**Instructions for the task:** With every picture left out, restate the listing below exactly as written.

:: Available records ::

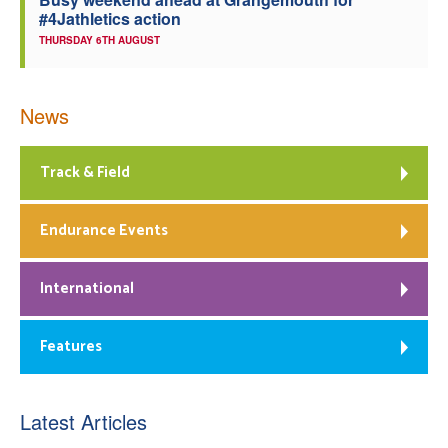
#4Jathletics action
THURSDAY 6TH AUGUST
News
Track & Field
Endurance Events
International
Features
Latest Articles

:::

**Solution below:**
#4Jathletics action
THURSDAY 6TH AUGUST
News
Track & Field
Endurance Events
International
Features
Latest Articles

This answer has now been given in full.